Exercise tasks:
(1) Switch "espresso drinks" to "cups of coffee" and write out the passage on marriage and family between "The best man" and "kids was important.", inclusive.
(2) Proceed with the passage on marriage and family, picking up after its final sentence.

The best man at my wedding was, and is, gay. We met several years before I met my wife. We were both fresh out of college, finding our way in relationships. We would take turns, over espresso drinks, listening to one another’s hopeless crushes, dating mishaps, and heartbreaks. With each new relationship we learned a little more about what we each wanted in a partner, and encouraged each other that we would, one day, find The One–his patient, kind, domestic-minded guy; my smart, quirky, artistic girl. For both of us, finding a partner who wanted kids was important.
As soon as Val and I got married, we started referring to ourselves as a family. After the death of our infant son, my understanding of what marriage and family means changed dramatically. The commitment we made in our wedding ceremony–to love one another unconditionally, as best we can–was held to the fire. Grieving our hopes and dreams as parents tested the definition of “family” as a unit of support. Certainly, we were stronger together than apart–but some days we found ourselves both simply unable to give any more. It was in these times that the greater family–including relatives and friends–buoyed us up. Our commitment to love each other, and to support each other in learning and growing in the midst of adversity, became a new, refined definition of what it means to be married, and to be a family.
Shortly after Val and I got married, my best man met his man. Even as our lives ran in parallel when we were single, I also see both he and his partner now demonstrating this new meaning of marriage and family–supporting one another in learning, and growing, and becoming better human beings in the midst of adversity and prejudice. They baby-proofed their home prior to the adoption agency’s inspection the way some budding lawyers study for the bar exam–extensively, meticulously, because so much is riding on the result. They have been waiting for their child for some time now. Lucky the child who gets these two great, eager dads.

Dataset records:
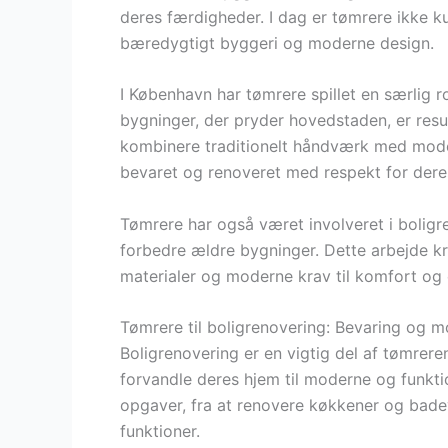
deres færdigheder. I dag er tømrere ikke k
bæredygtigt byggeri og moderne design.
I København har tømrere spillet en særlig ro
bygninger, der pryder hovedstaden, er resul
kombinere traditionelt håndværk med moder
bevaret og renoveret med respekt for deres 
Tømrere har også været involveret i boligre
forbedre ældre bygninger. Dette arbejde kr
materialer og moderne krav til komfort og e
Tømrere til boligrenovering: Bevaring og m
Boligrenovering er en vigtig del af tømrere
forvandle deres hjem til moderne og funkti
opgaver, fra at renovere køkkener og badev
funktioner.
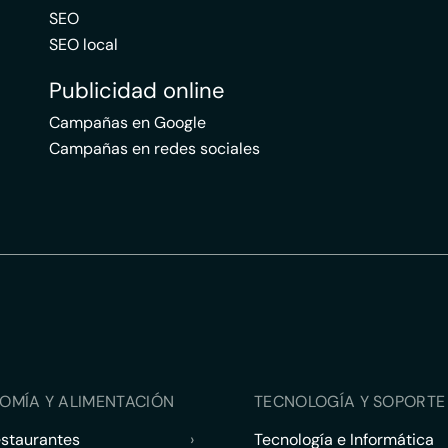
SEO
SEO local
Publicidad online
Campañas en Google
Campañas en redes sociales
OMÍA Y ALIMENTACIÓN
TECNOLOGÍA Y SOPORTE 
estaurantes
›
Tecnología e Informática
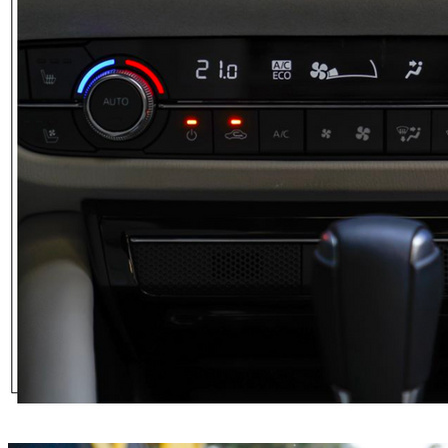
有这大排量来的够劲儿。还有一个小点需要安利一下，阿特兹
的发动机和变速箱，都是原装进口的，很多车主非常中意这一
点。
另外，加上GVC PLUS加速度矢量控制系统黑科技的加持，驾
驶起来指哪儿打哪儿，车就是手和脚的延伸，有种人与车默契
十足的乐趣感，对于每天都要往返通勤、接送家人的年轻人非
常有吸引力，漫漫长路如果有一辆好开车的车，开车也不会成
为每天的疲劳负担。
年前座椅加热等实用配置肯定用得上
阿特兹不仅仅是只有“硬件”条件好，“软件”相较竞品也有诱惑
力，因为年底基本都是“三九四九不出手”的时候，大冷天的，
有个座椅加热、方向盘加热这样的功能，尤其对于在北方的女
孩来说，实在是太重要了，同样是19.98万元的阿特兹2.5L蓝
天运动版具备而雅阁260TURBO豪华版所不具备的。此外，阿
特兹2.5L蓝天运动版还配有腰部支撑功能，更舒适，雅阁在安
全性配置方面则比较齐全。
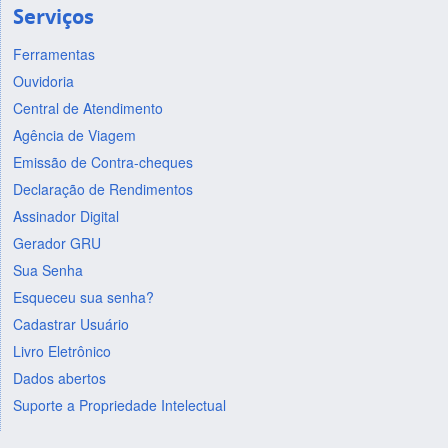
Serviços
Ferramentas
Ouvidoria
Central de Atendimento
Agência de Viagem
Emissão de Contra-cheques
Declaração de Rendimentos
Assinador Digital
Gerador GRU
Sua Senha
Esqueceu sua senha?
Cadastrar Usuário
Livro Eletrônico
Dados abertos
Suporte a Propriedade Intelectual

...

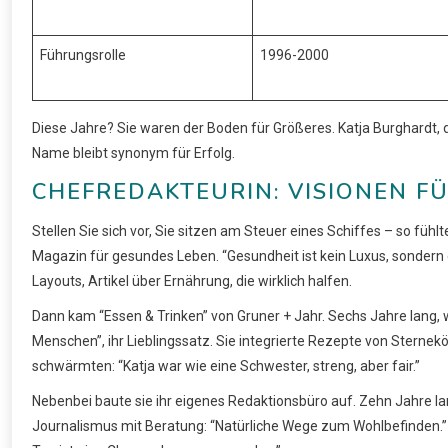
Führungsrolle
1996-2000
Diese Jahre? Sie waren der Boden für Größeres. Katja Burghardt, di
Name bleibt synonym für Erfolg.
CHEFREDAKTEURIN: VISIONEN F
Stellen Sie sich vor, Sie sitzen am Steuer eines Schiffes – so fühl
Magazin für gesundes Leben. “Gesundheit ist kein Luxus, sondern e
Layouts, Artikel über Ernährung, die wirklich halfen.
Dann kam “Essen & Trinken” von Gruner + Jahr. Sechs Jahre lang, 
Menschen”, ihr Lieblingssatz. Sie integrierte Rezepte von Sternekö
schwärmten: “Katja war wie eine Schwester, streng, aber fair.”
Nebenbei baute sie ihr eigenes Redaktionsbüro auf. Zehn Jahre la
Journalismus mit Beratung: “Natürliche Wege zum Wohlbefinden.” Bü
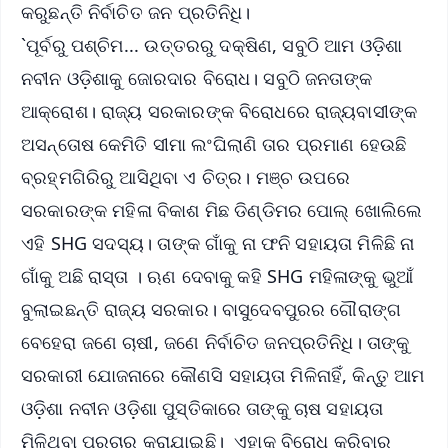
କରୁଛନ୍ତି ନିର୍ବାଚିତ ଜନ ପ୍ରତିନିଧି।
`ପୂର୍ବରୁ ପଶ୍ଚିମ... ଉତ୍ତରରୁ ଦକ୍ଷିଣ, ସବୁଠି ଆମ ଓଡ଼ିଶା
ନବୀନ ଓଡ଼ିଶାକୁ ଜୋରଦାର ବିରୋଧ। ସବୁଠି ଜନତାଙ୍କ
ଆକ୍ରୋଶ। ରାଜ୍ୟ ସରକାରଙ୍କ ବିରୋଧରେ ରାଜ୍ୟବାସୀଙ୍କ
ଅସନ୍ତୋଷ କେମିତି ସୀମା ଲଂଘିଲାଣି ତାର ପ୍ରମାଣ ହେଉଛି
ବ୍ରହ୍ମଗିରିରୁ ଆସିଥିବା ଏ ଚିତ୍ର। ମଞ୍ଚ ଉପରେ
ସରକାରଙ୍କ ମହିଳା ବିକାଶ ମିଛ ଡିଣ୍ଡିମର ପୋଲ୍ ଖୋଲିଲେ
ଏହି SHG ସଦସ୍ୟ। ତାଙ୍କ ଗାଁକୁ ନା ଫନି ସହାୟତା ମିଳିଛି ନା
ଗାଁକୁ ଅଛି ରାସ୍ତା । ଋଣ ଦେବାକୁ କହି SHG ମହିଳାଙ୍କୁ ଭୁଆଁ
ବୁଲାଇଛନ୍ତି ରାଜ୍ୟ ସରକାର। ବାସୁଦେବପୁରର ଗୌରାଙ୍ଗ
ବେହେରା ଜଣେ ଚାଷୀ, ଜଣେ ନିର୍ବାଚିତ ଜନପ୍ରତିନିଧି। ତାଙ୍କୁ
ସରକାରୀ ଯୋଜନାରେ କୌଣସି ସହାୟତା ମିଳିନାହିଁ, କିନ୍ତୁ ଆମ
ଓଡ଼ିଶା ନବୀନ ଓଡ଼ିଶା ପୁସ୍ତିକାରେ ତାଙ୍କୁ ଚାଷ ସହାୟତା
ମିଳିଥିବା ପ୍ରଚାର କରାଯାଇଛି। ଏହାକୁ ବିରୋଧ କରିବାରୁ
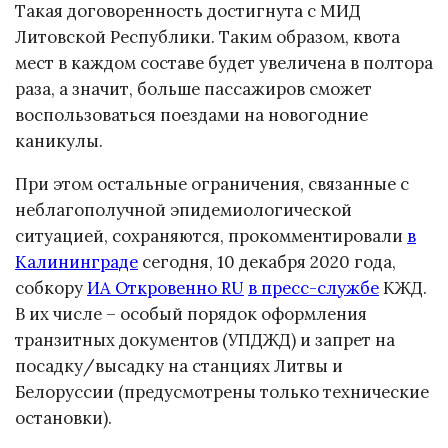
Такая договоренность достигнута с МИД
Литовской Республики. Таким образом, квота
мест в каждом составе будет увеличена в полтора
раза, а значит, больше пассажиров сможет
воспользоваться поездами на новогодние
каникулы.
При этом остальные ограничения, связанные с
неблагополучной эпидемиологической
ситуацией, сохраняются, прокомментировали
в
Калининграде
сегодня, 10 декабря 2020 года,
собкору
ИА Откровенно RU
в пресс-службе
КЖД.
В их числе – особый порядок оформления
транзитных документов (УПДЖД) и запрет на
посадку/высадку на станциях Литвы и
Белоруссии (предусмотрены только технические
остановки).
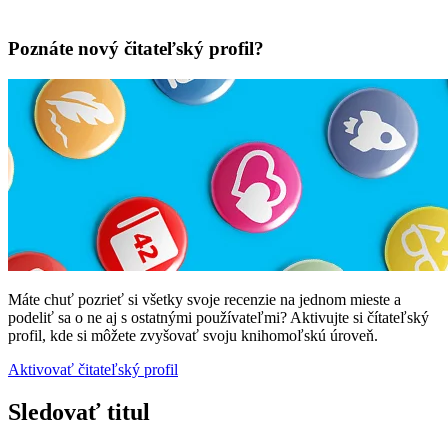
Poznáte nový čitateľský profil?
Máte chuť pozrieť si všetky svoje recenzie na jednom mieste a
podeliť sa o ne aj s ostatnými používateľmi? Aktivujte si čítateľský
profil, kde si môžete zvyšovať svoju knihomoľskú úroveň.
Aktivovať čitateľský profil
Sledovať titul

Answer section:
(1)
The best man at my wedding was, and is, gay. We met several years before I met my wife. We were both fresh out of college, finding our way in relationships. We would take turns, over cups of coffee, listening to one another’s hopeless crushes, dating mishaps, and heartbreaks. With each new relationship we learned a little more about what we each wanted in a partner, and encouraged each other that we would, one day, find The One–his patient, kind, domestic-minded guy; my smart, quirky, artistic girl. For both of us, finding a partner who wanted kids was important.

(2)
I would love to see them legally married. Not because it would deepen their commitment, or somehow legitimize their relationship, but because it would support a definition of marriage and family that is predicated on striving toward unconditional love. Anywhere this is found, there is a true family. Anywhere this is practiced wholeheartedly, it forms a bond thicker than blood. Because what makes life meaningful, what makes it all matter, is love. And love, like life itself, does not fit neat categories. It does not match our expectations and ideals. Because it is about so much more than gender, or genetics. It is about what makes us essentially human, and gives us the courage to endure.
Marriage is the sanctification of this commitment to love. A family is a unit of support that has made this same commitment to each member, whether two people or twelve. The success of these units in supporting each member to learn, and grow, and become better despite life’s challenges, is the measure by which the health of our society can be gauged. But first, this opportunity must be extended freely and without prejudice, in acknowledgment of its importance, and in acknowledgment of the potential of each one of us to better ourselves through loving one another past our differences and challenges–as family, in the truest sense of that word.